Kadang-kadang ada pula di antara mereka  karena waktu pagi dirasakan sangat singkat, tambah lagi kepadatan kenderaan yang telah menyebabkan terjadinya kemacetan lalu lintas di mana-mana, maka kesempatan sarapan pagi pun sering mereka lakukan di warung-warung yang berdekatan dengan tempat kerja mereka.

Ketika mereka tiba di tempat kerjanya, yang pertama sekali mereka lakukan adalah menandatangani absen hadir atau menekan tombol kontrol kehadiran, dan setelah itu ada yang langsung menuju ke meja kerjanya, ada juga yang ngobrol dulu dengan teman-temannya, dan ada pula yang pamit tanpa izin.

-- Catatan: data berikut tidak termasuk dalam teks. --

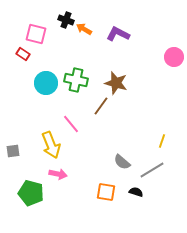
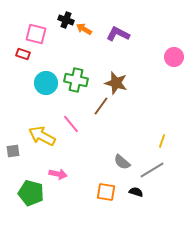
red rectangle: rotated 16 degrees counterclockwise
yellow arrow: moved 9 px left, 9 px up; rotated 140 degrees clockwise
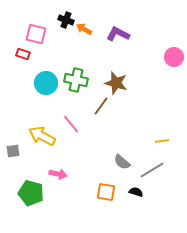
yellow line: rotated 64 degrees clockwise
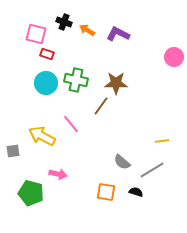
black cross: moved 2 px left, 2 px down
orange arrow: moved 3 px right, 1 px down
red rectangle: moved 24 px right
brown star: rotated 15 degrees counterclockwise
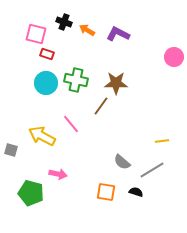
gray square: moved 2 px left, 1 px up; rotated 24 degrees clockwise
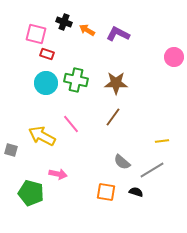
brown line: moved 12 px right, 11 px down
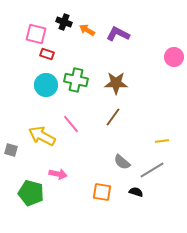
cyan circle: moved 2 px down
orange square: moved 4 px left
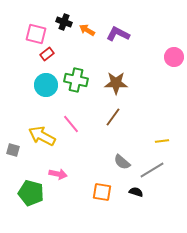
red rectangle: rotated 56 degrees counterclockwise
gray square: moved 2 px right
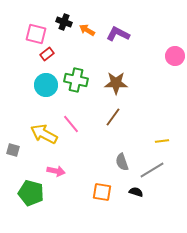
pink circle: moved 1 px right, 1 px up
yellow arrow: moved 2 px right, 2 px up
gray semicircle: rotated 30 degrees clockwise
pink arrow: moved 2 px left, 3 px up
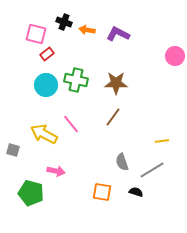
orange arrow: rotated 21 degrees counterclockwise
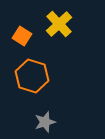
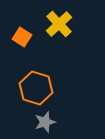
orange square: moved 1 px down
orange hexagon: moved 4 px right, 12 px down
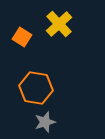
orange hexagon: rotated 8 degrees counterclockwise
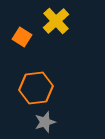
yellow cross: moved 3 px left, 3 px up
orange hexagon: rotated 16 degrees counterclockwise
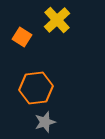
yellow cross: moved 1 px right, 1 px up
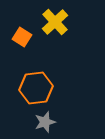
yellow cross: moved 2 px left, 2 px down
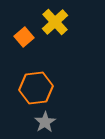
orange square: moved 2 px right; rotated 18 degrees clockwise
gray star: rotated 15 degrees counterclockwise
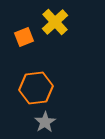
orange square: rotated 18 degrees clockwise
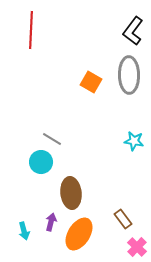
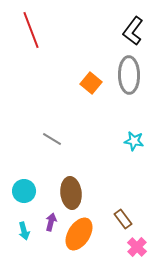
red line: rotated 24 degrees counterclockwise
orange square: moved 1 px down; rotated 10 degrees clockwise
cyan circle: moved 17 px left, 29 px down
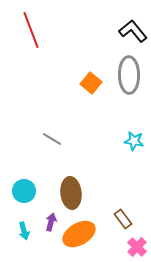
black L-shape: rotated 104 degrees clockwise
orange ellipse: rotated 28 degrees clockwise
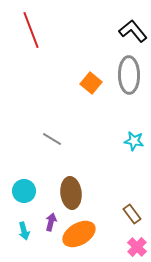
brown rectangle: moved 9 px right, 5 px up
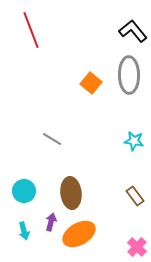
brown rectangle: moved 3 px right, 18 px up
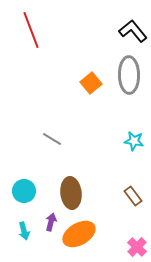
orange square: rotated 10 degrees clockwise
brown rectangle: moved 2 px left
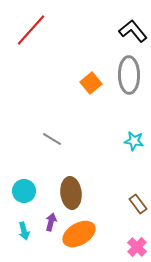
red line: rotated 63 degrees clockwise
brown rectangle: moved 5 px right, 8 px down
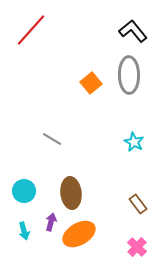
cyan star: moved 1 px down; rotated 18 degrees clockwise
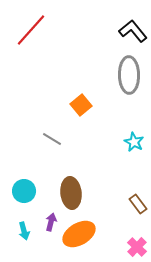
orange square: moved 10 px left, 22 px down
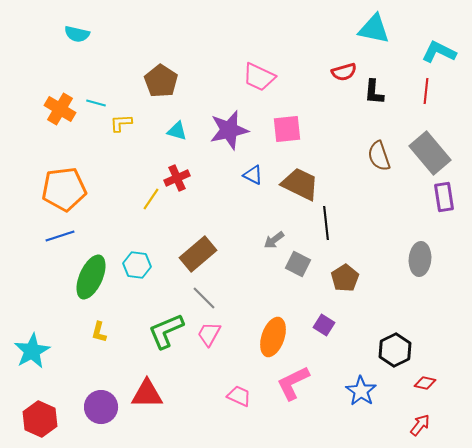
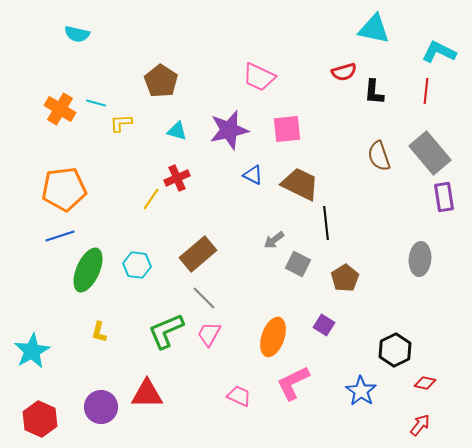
green ellipse at (91, 277): moved 3 px left, 7 px up
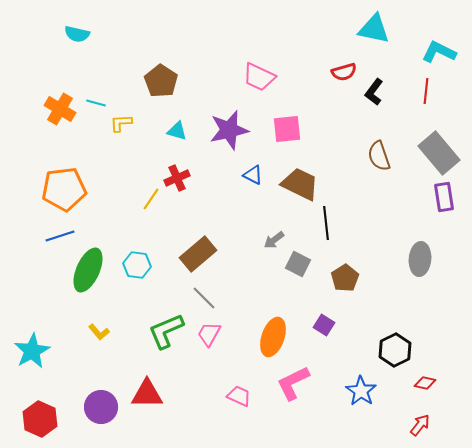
black L-shape at (374, 92): rotated 32 degrees clockwise
gray rectangle at (430, 153): moved 9 px right
yellow L-shape at (99, 332): rotated 55 degrees counterclockwise
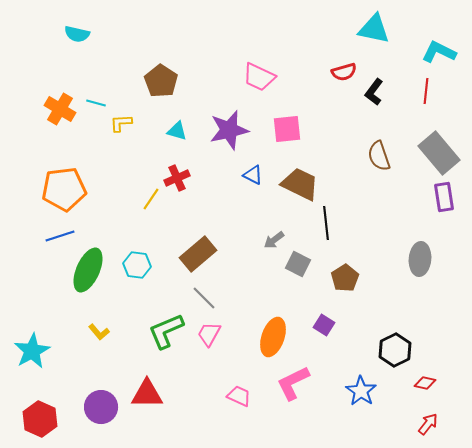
red arrow at (420, 425): moved 8 px right, 1 px up
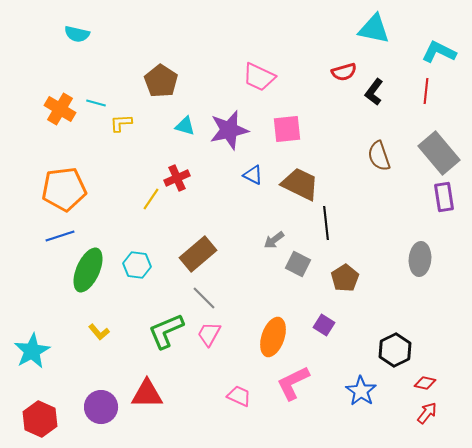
cyan triangle at (177, 131): moved 8 px right, 5 px up
red arrow at (428, 424): moved 1 px left, 11 px up
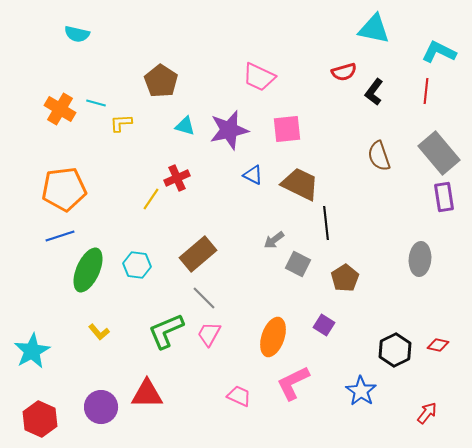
red diamond at (425, 383): moved 13 px right, 38 px up
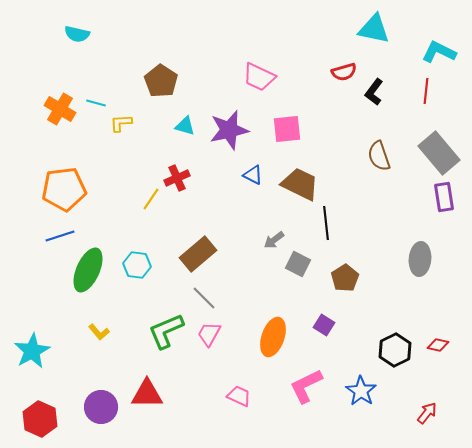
pink L-shape at (293, 383): moved 13 px right, 3 px down
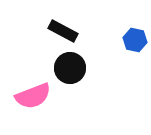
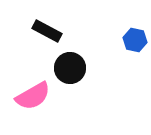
black rectangle: moved 16 px left
pink semicircle: rotated 9 degrees counterclockwise
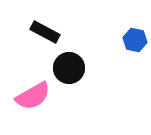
black rectangle: moved 2 px left, 1 px down
black circle: moved 1 px left
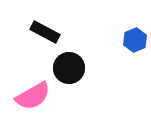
blue hexagon: rotated 25 degrees clockwise
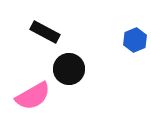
black circle: moved 1 px down
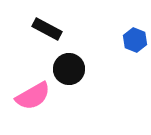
black rectangle: moved 2 px right, 3 px up
blue hexagon: rotated 15 degrees counterclockwise
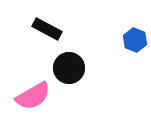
black circle: moved 1 px up
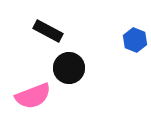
black rectangle: moved 1 px right, 2 px down
pink semicircle: rotated 9 degrees clockwise
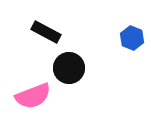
black rectangle: moved 2 px left, 1 px down
blue hexagon: moved 3 px left, 2 px up
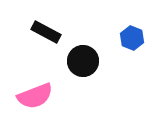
black circle: moved 14 px right, 7 px up
pink semicircle: moved 2 px right
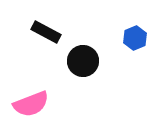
blue hexagon: moved 3 px right; rotated 15 degrees clockwise
pink semicircle: moved 4 px left, 8 px down
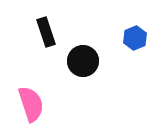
black rectangle: rotated 44 degrees clockwise
pink semicircle: rotated 87 degrees counterclockwise
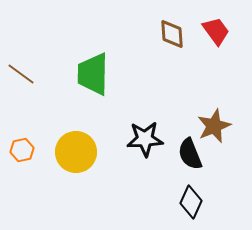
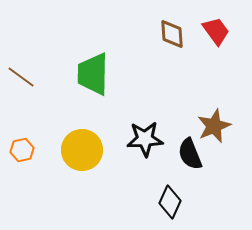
brown line: moved 3 px down
yellow circle: moved 6 px right, 2 px up
black diamond: moved 21 px left
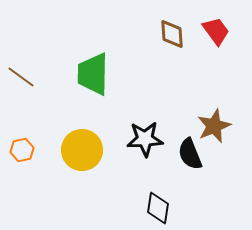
black diamond: moved 12 px left, 6 px down; rotated 16 degrees counterclockwise
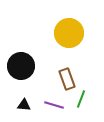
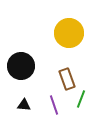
purple line: rotated 54 degrees clockwise
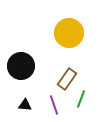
brown rectangle: rotated 55 degrees clockwise
black triangle: moved 1 px right
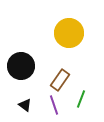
brown rectangle: moved 7 px left, 1 px down
black triangle: rotated 32 degrees clockwise
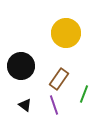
yellow circle: moved 3 px left
brown rectangle: moved 1 px left, 1 px up
green line: moved 3 px right, 5 px up
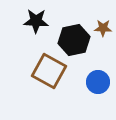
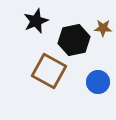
black star: rotated 25 degrees counterclockwise
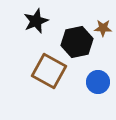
black hexagon: moved 3 px right, 2 px down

Jam kerja yang telah ditentukan secara baku bagi setiap PNS, ada yang memanfaatkannya secara maksimal dengan penuh tanggung jawab, dan ada pula yang menempatkan sebagai pekerjaan sambilan yang mereka yakini bahwa penghasilannya sebagai PNS akan diperoleh dalam jumlah yang sudah pasti, walaupun mereka kurang enerjik dalam bekerja, dan kinerjanya kurang berprestasi namun sang atasan dalam anggapannya tidak ada yang berani menahan gaji dan tidak ada yang dianggap berani memberi sanksi kepada mereka.

Ketika pulang ke rumah, mereka berhadapan lagi dengan berbagai macam pekerjaan rumah tangga, seperti mengurus anak-anak, melayani isteri/suami, menata dan membersihkan rumah, merawat kendaraan, terlibat dalam kegiatan-kegiatan keluarga, kegiatan-kegiatan sosial dan berbagai macam kegiatan lain yang seakan-akan tidak cukup waktu untuk diselesaikannya.

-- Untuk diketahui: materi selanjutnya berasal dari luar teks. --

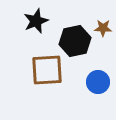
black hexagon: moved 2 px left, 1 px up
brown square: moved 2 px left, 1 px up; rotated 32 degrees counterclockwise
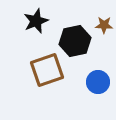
brown star: moved 1 px right, 3 px up
brown square: rotated 16 degrees counterclockwise
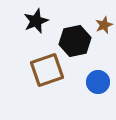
brown star: rotated 24 degrees counterclockwise
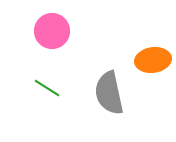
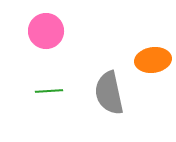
pink circle: moved 6 px left
green line: moved 2 px right, 3 px down; rotated 36 degrees counterclockwise
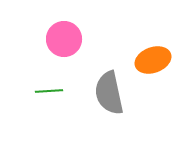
pink circle: moved 18 px right, 8 px down
orange ellipse: rotated 12 degrees counterclockwise
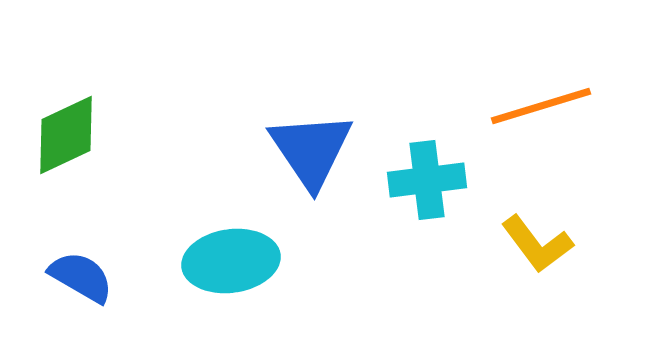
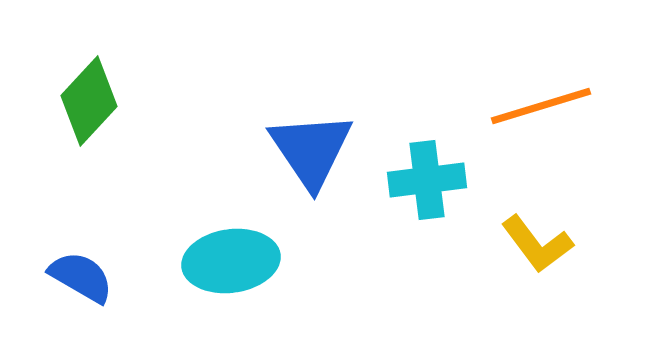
green diamond: moved 23 px right, 34 px up; rotated 22 degrees counterclockwise
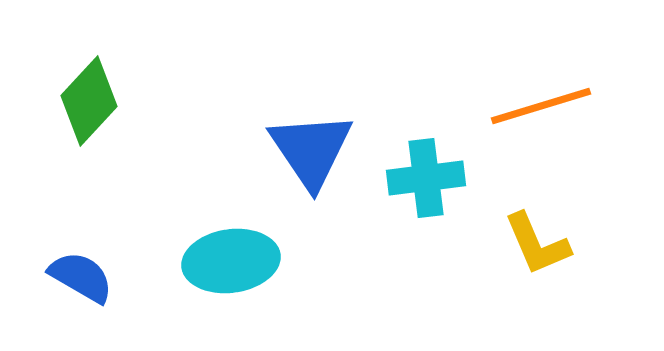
cyan cross: moved 1 px left, 2 px up
yellow L-shape: rotated 14 degrees clockwise
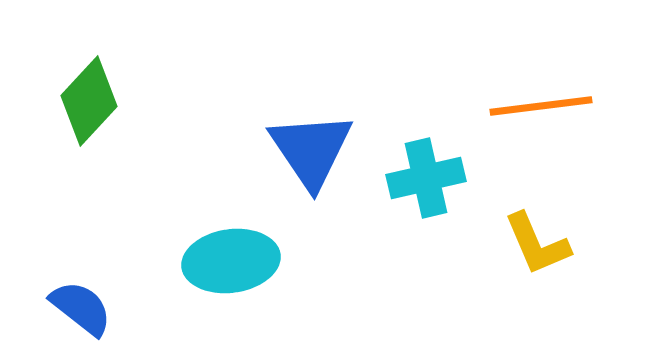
orange line: rotated 10 degrees clockwise
cyan cross: rotated 6 degrees counterclockwise
blue semicircle: moved 31 px down; rotated 8 degrees clockwise
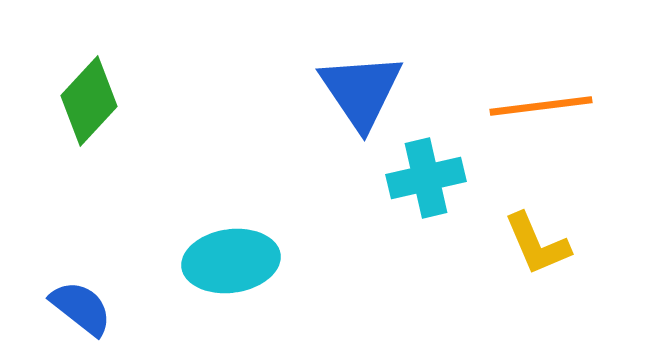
blue triangle: moved 50 px right, 59 px up
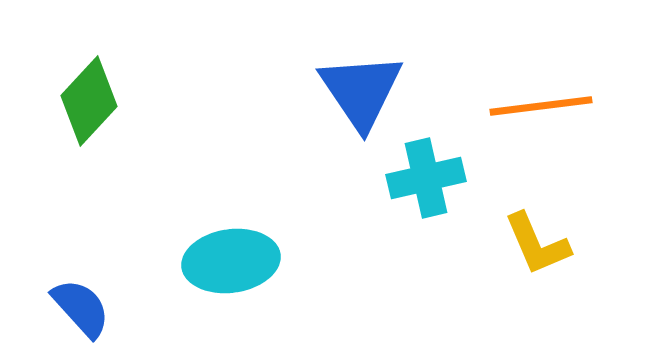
blue semicircle: rotated 10 degrees clockwise
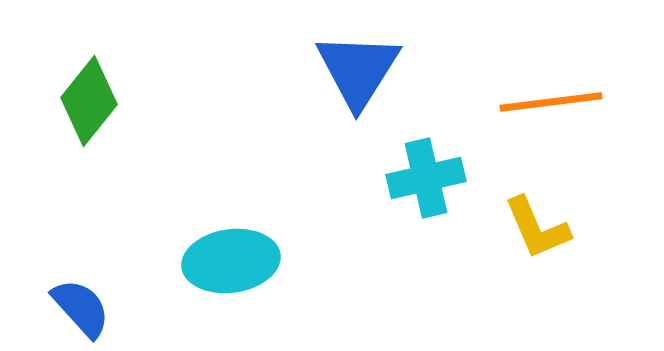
blue triangle: moved 3 px left, 21 px up; rotated 6 degrees clockwise
green diamond: rotated 4 degrees counterclockwise
orange line: moved 10 px right, 4 px up
yellow L-shape: moved 16 px up
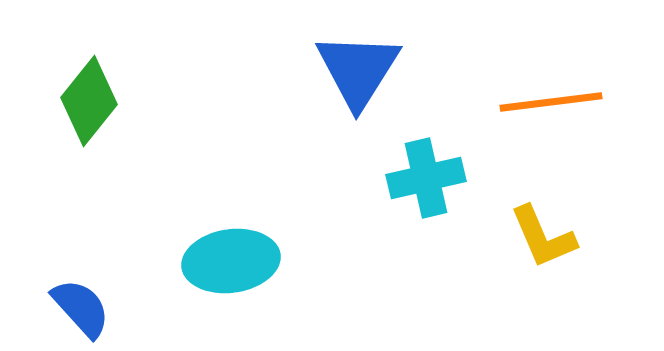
yellow L-shape: moved 6 px right, 9 px down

Rutinitas dan kesibukan seperti itulah yang selalu kita lakukan berulangkali dari hari ke hari, dari minggu ke minggu, dari bulan ke bulan dan dari tahun ke tahun sampai kita pensiun, atau kita meninggal dunia. Tanpa kita sadari rutinitas dan kesibukan yang tidak berkesudahan yang seperti itu telah menjadikan kita bagaikan robot-robot yang telah diprogramkan oleh pemiliknya. Lalu, apakah kita memuaskan diri terbelenggu dalam rutinitas tanpa makna dan tidak mendapat manfaat dalam jangka panjang sampai ke alam keabadian yang kekal selama-lamanya ?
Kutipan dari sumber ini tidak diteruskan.